▶ **EXTRACTED INFORMATION**
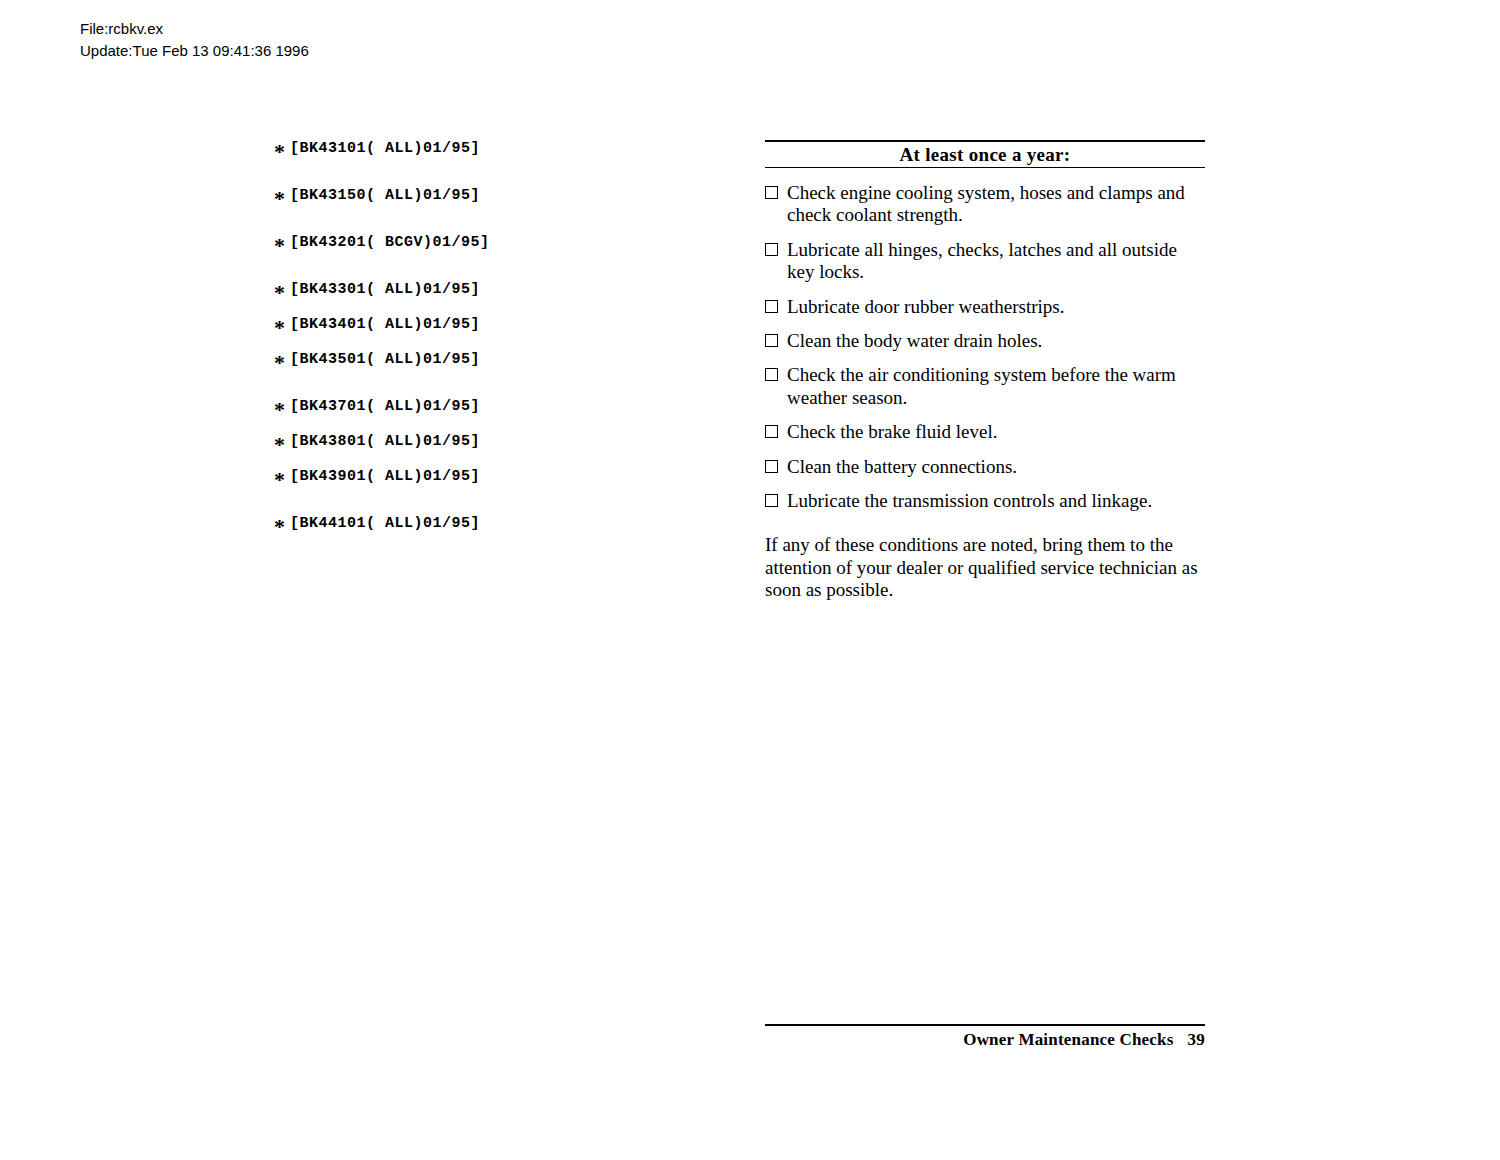File:rcbkv.ex Update:Tue Feb 13 09:41:36 1996
*[BK43101( ALL)01/95]
*[BK43150( ALL)01/95]
*[BK43201( BCGV)01/95]
*[BK43301( ALL)01/95]
*[BK43401( ALL)01/95]
*[BK43501( ALL)01/95]
*[BK43701( ALL)01/95]
*[BK43801( ALL)01/95]
*[BK43901( ALL)01/95]
*[BK44101( ALL)01/95]
At least once a year:
Check engine cooling system, hoses and clamps and check coolant strength.
Lubricate all hinges, checks, latches and all outside key locks.
Lubricate door rubber weatherstrips.
Clean the body water drain holes.
Check the air conditioning system before the warm weather season.
Check the brake fluid level.
Clean the battery connections.
Lubricate the transmission controls and linkage.
If any of these conditions are noted, bring them to the attention of your dealer or qualified service technician as soon as possible.
Owner Maintenance Checks39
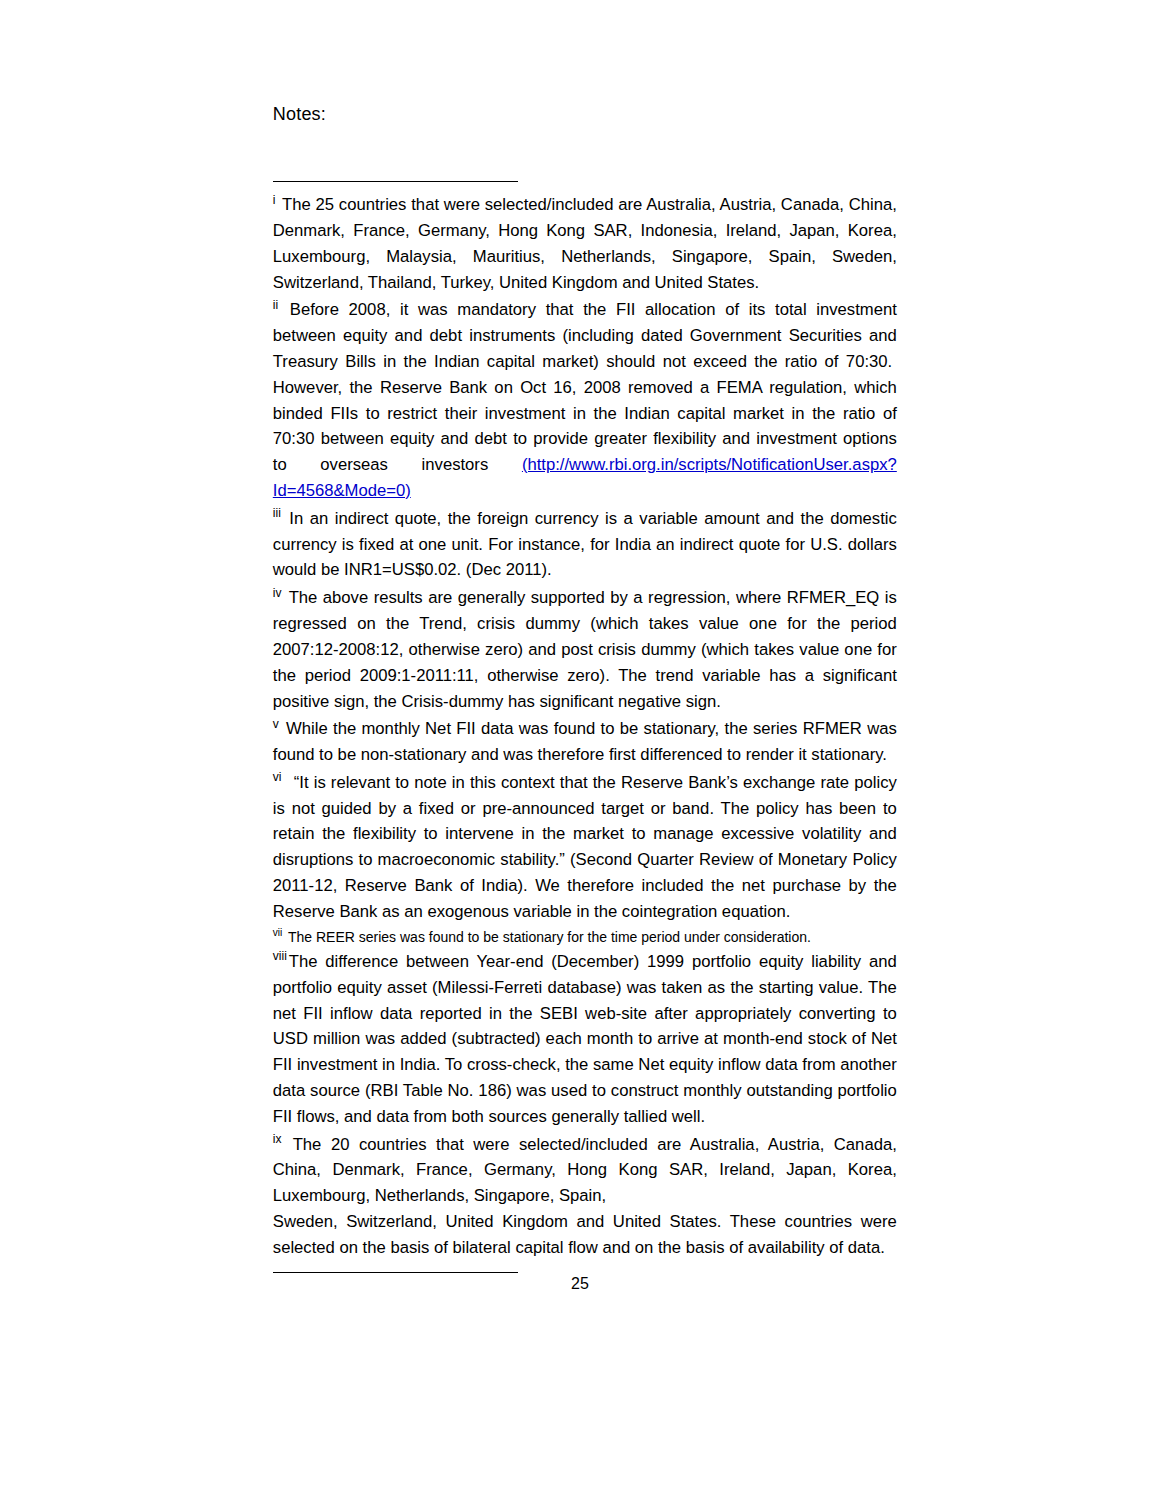Notes:
i The 25 countries that were selected/included are Australia, Austria, Canada, China, Denmark, France, Germany, Hong Kong SAR, Indonesia, Ireland, Japan, Korea, Luxembourg, Malaysia, Mauritius, Netherlands, Singapore, Spain, Sweden, Switzerland, Thailand, Turkey, United Kingdom and United States.
ii Before 2008, it was mandatory that the FII allocation of its total investment between equity and debt instruments (including dated Government Securities and Treasury Bills in the Indian capital market) should not exceed the ratio of 70:30. However, the Reserve Bank on Oct 16, 2008 removed a FEMA regulation, which binded FIIs to restrict their investment in the Indian capital market in the ratio of 70:30 between equity and debt to provide greater flexibility and investment options to overseas investors (http://www.rbi.org.in/scripts/NotificationUser.aspx?Id=4568&Mode=0)
iii In an indirect quote, the foreign currency is a variable amount and the domestic currency is fixed at one unit. For instance, for India an indirect quote for U.S. dollars would be INR1=US$0.02. (Dec 2011).
iv The above results are generally supported by a regression, where RFMER_EQ is regressed on the Trend, crisis dummy (which takes value one for the period 2007:12-2008:12, otherwise zero) and post crisis dummy (which takes value one for the period 2009:1-2011:11, otherwise zero). The trend variable has a significant positive sign, the Crisis-dummy has significant negative sign.
v While the monthly Net FII data was found to be stationary, the series RFMER was found to be non-stationary and was therefore first differenced to render it stationary.
vi “It is relevant to note in this context that the Reserve Bank’s exchange rate policy is not guided by a fixed or pre-announced target or band. The policy has been to retain the flexibility to intervene in the market to manage excessive volatility and disruptions to macroeconomic stability.” (Second Quarter Review of Monetary Policy 2011-12, Reserve Bank of India). We therefore included the net purchase by the Reserve Bank as an exogenous variable in the cointegration equation.
vii The REER series was found to be stationary for the time period under consideration.
viiiThe difference between Year-end (December) 1999 portfolio equity liability and portfolio equity asset (Milessi-Ferreti database) was taken as the starting value. The net FII inflow data reported in the SEBI web-site after appropriately converting to USD million was added (subtracted) each month to arrive at month-end stock of Net FII investment in India. To cross-check, the same Net equity inflow data from another data source (RBI Table No. 186) was used to construct monthly outstanding portfolio FII flows, and data from both sources generally tallied well.
ix The 20 countries that were selected/included are Australia, Austria, Canada, China, Denmark, France, Germany, Hong Kong SAR, Ireland, Japan, Korea, Luxembourg, Netherlands, Singapore, Spain,
Sweden, Switzerland, United Kingdom and United States. These countries were selected on the basis of bilateral capital flow and on the basis of availability of data.
25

▶ **EXERCISE DETAILS**
Copy out each line in the listing that has the word "found".

▶ **EXPECTED ANSWER**
v While the monthly Net FII data was found to be stationary, the series RFMER was found to be non-stationary and was therefore first differenced to render it stationary.
vii The REER series was found to be stationary for the time period under consideration.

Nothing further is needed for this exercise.